__Vorliegender Auszug__
Als kleine grüne Männchen, manchmal auch höfliche Menschen, werden euphemistisch die militärischen Spezialkräfte in grünen Uniformen ohne Hoheitsabzeichen bezeichnet, die Ende Februar 2014 strategisch wichtige Standorte auf der Krim besetzt haben. Bestritt Moskau zunächst jegliche direkte Beteiligung und verwies auf „lokale Selbstverteidigungskräfte“, so gab Präsident Putin später zu, dass es sich dabei um russische Soldaten gehandelt habe. Die grünen Männchen sind inzwischen zu einem kulturellen Symbol geworden.

Nachdem sich im Zuge des Euromaidan der ukrainische Präsident Viktor Janukowitsch am 21. Februar abgesetzt hatte und vom ukrainischen Parlament seines Amtes enthoben worden war, tauchten ab dem 27. Februar innerhalb weniger Tage auf der Krim plötzlich militärische, hochgerüstete Spezialkräfte ohne erkennbare Hoheitsabzeichen auf und besetzten strategisch wichtige Objekte. Da sie zunächst nicht zweifelsfrei zugeordnet werden konnten, etablierte sich im russischsprachigen Raum schnell der Begriff der grünen Männchen in Anlehnung an ihre grünen Uniformen. Da sie zur Besetzung von administrativen Gebäuden - darunter dem Parlament der Autonomen Republik Krim - wichtigen Straßen, Plätzen, Flughäfen und ukrainischen Militärbasen keine Gewalt anwendeten und weder mit Einheimischen, noch mit Journalisten sprachen, bürgerte sich ebenfalls der synonym benutzte Begriff der höflichen Menschen ein.1

Trotz zahlreicher Indizien dafür, dass es sich um offizielle russische Einheiten handelte – auf der Krim ist die für Russland strategisch wichtige Schwarzmeerflotte mit mehr als 16.000 Soldaten stationiert – stritt Russland zunächst jede Beteiligung ab und sprach davon, dass es sich um lokale Selbstverteidigungsmilizen handelte. Erst im Laufe des sich anbahnenden internationalen Konflikts gab Präsident Putin im April bei seiner alljährlichen Fernsehsendung Der direkte Draht zu, dass die grünen Männchen russische Militäreinheiten sind, die nach dem Sturz Janukowitschs die Krim vor Chaos und einer angeblichen faschistischen ukrainischen Bedrohung schützen und das völkerrechtlich umstrittene Referendum über den Status der Halbinsel sicherstellen sollten. Der Tag des Einmarsches der grünen Männchen (27. Februar), wurde von Präsident Putin zum Tag der Spezialeinsatzkräfte erklärt.

__Bereitgestellte Daten__

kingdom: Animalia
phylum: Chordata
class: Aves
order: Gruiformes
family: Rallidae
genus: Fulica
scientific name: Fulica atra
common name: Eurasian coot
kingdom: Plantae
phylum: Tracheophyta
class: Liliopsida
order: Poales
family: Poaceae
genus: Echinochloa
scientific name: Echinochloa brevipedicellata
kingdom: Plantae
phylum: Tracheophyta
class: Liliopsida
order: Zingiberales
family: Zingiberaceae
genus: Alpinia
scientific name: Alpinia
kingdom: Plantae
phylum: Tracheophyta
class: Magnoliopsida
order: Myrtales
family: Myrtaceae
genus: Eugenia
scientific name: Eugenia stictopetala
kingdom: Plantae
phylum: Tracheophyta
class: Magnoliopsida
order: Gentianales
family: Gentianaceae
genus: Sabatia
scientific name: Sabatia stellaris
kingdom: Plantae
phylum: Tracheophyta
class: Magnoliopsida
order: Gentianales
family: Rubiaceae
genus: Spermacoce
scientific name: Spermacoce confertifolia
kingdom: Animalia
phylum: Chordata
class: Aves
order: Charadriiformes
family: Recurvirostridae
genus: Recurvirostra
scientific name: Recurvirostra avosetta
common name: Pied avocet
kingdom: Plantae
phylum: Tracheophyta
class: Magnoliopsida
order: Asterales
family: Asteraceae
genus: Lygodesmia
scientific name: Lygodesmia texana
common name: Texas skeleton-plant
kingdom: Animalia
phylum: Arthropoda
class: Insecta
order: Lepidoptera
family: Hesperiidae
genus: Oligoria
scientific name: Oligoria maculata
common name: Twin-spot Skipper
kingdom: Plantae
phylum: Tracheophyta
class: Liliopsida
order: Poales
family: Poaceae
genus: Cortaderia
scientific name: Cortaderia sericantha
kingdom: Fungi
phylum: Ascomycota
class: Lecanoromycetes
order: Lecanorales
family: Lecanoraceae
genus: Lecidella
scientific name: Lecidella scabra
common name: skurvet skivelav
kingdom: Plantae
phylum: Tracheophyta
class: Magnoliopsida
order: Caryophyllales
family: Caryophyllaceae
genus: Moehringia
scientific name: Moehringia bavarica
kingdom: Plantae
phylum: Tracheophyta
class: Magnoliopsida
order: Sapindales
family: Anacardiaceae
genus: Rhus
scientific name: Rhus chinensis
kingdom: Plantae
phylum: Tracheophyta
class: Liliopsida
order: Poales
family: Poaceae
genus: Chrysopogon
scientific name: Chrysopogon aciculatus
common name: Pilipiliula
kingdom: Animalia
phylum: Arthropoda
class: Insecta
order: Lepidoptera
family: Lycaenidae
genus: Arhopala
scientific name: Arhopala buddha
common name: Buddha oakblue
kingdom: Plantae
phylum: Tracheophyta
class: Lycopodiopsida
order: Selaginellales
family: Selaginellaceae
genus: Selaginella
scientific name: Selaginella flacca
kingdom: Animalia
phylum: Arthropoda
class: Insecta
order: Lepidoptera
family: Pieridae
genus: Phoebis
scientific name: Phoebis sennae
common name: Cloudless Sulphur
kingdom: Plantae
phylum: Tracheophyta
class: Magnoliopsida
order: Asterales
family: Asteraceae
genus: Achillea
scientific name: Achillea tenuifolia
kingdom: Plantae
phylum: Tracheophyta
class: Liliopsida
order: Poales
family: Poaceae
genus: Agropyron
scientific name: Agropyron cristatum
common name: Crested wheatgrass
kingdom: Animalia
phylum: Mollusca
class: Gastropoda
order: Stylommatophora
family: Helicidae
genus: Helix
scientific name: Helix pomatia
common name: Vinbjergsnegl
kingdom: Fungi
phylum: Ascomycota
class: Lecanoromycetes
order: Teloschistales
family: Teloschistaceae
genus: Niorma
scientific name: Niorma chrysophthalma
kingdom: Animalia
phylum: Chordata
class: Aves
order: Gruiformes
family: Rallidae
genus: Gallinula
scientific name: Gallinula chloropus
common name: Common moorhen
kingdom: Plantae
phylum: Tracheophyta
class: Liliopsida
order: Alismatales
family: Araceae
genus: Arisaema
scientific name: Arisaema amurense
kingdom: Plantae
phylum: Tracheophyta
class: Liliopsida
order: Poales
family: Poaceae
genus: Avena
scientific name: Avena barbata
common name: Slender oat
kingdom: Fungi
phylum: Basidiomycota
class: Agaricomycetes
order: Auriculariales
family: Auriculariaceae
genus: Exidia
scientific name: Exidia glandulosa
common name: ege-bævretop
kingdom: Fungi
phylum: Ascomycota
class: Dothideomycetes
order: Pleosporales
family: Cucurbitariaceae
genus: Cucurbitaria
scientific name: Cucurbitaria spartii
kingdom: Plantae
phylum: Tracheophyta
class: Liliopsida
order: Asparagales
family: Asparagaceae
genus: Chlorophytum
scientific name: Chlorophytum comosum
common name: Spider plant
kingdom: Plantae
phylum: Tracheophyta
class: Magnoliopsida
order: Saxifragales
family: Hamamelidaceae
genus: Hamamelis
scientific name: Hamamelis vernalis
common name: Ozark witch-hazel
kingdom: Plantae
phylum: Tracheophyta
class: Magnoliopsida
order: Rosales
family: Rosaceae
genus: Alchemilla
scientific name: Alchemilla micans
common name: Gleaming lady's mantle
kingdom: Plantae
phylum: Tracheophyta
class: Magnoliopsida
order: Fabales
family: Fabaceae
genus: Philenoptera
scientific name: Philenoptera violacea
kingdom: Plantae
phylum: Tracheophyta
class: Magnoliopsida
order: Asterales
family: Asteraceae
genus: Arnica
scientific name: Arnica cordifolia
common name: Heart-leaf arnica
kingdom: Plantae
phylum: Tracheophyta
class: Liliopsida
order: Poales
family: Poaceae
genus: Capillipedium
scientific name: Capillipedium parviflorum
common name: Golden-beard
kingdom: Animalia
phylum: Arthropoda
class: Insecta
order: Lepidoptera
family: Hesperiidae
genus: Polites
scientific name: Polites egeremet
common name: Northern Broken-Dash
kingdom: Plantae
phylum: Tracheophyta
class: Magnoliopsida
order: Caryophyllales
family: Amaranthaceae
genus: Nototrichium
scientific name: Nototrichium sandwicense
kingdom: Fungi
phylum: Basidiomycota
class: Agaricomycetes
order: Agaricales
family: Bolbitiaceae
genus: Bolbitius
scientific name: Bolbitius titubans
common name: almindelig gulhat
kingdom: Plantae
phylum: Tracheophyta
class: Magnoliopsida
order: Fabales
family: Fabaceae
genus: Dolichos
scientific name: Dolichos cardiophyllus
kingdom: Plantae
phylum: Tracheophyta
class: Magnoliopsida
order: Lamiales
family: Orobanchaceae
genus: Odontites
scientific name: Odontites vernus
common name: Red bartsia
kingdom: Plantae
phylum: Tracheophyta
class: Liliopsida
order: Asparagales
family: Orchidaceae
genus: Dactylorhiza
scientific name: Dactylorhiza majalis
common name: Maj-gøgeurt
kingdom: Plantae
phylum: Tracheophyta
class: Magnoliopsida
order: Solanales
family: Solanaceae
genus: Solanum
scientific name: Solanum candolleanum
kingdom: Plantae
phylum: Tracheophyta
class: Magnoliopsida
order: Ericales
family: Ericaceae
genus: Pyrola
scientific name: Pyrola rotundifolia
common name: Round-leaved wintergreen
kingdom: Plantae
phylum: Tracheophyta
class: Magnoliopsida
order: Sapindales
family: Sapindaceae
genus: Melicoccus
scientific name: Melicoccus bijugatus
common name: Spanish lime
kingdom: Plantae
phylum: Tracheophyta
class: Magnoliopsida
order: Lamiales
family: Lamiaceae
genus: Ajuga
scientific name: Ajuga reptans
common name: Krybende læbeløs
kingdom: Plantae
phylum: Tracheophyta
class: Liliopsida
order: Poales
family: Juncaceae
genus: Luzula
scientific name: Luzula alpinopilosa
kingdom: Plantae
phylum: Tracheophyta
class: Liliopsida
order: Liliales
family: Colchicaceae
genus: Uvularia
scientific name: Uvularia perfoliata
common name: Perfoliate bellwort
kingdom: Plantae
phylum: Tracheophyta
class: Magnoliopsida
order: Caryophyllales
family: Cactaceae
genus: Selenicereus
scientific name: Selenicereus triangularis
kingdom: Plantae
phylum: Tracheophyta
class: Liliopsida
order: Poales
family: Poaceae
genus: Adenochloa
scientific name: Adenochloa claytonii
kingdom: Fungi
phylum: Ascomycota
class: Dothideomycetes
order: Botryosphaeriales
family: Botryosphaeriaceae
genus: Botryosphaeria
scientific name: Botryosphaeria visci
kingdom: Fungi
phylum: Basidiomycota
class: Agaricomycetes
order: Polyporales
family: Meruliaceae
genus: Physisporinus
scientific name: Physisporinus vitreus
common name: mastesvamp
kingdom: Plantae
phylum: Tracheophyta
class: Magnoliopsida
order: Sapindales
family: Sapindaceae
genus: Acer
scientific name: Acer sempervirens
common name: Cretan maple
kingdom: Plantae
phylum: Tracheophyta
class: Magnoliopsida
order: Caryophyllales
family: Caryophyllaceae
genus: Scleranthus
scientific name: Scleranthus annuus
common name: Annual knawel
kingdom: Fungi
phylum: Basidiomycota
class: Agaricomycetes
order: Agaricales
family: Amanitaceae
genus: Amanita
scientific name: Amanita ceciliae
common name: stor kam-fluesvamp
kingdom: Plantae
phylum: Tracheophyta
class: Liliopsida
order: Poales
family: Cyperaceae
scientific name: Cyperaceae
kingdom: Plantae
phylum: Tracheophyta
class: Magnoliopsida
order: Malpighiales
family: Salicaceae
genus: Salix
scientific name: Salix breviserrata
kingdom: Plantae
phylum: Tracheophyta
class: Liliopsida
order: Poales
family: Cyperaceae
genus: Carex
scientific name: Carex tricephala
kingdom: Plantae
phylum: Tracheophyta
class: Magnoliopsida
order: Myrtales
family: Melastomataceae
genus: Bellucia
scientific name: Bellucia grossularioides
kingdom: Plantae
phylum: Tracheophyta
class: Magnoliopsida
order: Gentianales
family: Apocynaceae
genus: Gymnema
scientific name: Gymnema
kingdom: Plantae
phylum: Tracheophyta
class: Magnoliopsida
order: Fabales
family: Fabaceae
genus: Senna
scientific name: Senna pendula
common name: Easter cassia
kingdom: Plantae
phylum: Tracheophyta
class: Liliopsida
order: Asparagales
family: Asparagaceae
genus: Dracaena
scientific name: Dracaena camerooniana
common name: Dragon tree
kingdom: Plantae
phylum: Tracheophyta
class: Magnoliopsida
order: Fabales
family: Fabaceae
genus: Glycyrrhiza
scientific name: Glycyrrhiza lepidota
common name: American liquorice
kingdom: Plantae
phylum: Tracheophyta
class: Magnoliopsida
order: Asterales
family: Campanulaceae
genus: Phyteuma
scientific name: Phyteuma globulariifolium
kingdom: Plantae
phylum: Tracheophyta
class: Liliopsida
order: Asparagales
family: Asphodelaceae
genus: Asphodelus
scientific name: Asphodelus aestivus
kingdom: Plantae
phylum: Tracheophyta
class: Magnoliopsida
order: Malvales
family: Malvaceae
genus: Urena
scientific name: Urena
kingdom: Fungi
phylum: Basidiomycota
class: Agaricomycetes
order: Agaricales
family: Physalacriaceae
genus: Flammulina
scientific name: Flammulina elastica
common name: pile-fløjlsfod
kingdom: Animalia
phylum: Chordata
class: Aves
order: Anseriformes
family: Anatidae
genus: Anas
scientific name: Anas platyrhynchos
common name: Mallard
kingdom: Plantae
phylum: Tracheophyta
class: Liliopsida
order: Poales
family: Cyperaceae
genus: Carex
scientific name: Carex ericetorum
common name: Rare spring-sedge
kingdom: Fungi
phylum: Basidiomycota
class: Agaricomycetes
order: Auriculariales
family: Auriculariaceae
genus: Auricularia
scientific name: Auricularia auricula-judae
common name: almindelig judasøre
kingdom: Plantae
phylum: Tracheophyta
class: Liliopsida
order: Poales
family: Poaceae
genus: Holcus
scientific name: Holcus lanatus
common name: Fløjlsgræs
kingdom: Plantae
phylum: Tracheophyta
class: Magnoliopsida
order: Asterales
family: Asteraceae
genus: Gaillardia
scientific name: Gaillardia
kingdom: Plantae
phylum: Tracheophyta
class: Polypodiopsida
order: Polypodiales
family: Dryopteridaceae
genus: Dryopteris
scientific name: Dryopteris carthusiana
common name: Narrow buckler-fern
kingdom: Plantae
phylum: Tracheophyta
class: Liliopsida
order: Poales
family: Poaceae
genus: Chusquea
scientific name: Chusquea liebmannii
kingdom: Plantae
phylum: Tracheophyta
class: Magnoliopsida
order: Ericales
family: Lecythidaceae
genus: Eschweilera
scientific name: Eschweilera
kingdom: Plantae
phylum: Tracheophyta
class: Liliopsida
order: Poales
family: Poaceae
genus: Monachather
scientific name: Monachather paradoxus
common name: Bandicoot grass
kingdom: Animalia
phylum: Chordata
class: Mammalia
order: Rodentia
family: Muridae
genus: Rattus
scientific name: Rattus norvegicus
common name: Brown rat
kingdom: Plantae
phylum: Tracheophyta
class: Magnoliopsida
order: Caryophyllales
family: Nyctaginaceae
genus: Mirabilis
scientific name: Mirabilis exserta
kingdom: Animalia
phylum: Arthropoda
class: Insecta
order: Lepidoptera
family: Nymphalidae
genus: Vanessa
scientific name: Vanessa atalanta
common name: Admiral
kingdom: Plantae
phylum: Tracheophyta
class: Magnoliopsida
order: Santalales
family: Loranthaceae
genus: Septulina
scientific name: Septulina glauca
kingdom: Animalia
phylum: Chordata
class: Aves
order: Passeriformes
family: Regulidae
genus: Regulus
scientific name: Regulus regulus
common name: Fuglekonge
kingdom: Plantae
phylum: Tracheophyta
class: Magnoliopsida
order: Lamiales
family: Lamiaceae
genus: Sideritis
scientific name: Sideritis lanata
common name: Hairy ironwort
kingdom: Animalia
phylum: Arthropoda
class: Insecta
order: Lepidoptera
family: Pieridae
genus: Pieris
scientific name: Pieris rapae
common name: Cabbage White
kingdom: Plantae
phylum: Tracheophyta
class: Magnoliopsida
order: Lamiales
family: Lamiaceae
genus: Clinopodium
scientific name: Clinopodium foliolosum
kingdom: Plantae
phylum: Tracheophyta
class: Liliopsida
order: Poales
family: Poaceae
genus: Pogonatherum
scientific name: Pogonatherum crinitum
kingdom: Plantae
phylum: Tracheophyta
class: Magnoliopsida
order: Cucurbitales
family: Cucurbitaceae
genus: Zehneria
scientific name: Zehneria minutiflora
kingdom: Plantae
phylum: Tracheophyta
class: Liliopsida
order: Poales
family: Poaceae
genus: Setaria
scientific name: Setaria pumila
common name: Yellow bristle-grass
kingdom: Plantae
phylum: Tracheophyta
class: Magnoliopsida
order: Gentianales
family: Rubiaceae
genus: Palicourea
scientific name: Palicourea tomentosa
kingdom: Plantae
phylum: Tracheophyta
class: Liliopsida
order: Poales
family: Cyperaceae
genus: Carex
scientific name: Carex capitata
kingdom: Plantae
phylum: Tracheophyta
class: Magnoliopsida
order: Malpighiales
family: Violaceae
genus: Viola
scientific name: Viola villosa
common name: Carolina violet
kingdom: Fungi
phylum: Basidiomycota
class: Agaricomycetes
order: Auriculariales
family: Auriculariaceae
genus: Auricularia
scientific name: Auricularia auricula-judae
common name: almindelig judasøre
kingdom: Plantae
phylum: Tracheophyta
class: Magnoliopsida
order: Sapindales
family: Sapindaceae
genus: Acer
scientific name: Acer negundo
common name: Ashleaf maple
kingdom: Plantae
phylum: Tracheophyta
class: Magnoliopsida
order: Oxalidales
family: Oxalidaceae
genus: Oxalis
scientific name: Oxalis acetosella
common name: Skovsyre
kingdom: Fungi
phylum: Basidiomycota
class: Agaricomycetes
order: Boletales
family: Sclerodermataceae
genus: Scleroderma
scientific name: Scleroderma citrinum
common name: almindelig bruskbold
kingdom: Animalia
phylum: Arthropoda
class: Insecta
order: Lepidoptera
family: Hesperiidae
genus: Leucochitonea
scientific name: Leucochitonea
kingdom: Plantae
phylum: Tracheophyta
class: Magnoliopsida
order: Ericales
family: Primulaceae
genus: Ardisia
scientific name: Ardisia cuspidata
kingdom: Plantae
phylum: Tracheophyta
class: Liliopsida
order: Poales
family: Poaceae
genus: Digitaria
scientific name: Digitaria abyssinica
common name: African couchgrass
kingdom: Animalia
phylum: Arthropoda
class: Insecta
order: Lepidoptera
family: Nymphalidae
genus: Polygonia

__Aufgabenstellung A__
Nennen Sie alle Arten von Objekten, die die Spezialkräfte laut dem Auszug ohne Gewaltanwendung besetzten.
__Aufgabenstellung B__
Schreiben Sie den Abschnitt des Auszugs wortgetreu ab, der bei „Als kleine grüne“ beginnt und bei „kulturellen Symbol geworden.“ endet.

__Vollständige Antwort A__
- Administrative Gebäude, darunter das Parlament der Autonomen Republik Krim
- Straßen
- Plätze
- Flughäfen
- Ukrainische Militärbasen

__Vollständige Antwort B__
Als kleine grüne Männchen, manchmal auch höfliche Menschen, werden euphemistisch die militärischen Spezialkräfte in grünen Uniformen ohne Hoheitsabzeichen bezeichnet, die Ende Februar 2014 strategisch wichtige Standorte auf der Krim besetzt haben. Bestritt Moskau zunächst jegliche direkte Beteiligung und verwies auf „lokale Selbstverteidigungskräfte“, so gab Präsident Putin später zu, dass es sich dabei um russische Soldaten gehandelt habe. Die grünen Männchen sind inzwischen zu einem kulturellen Symbol geworden.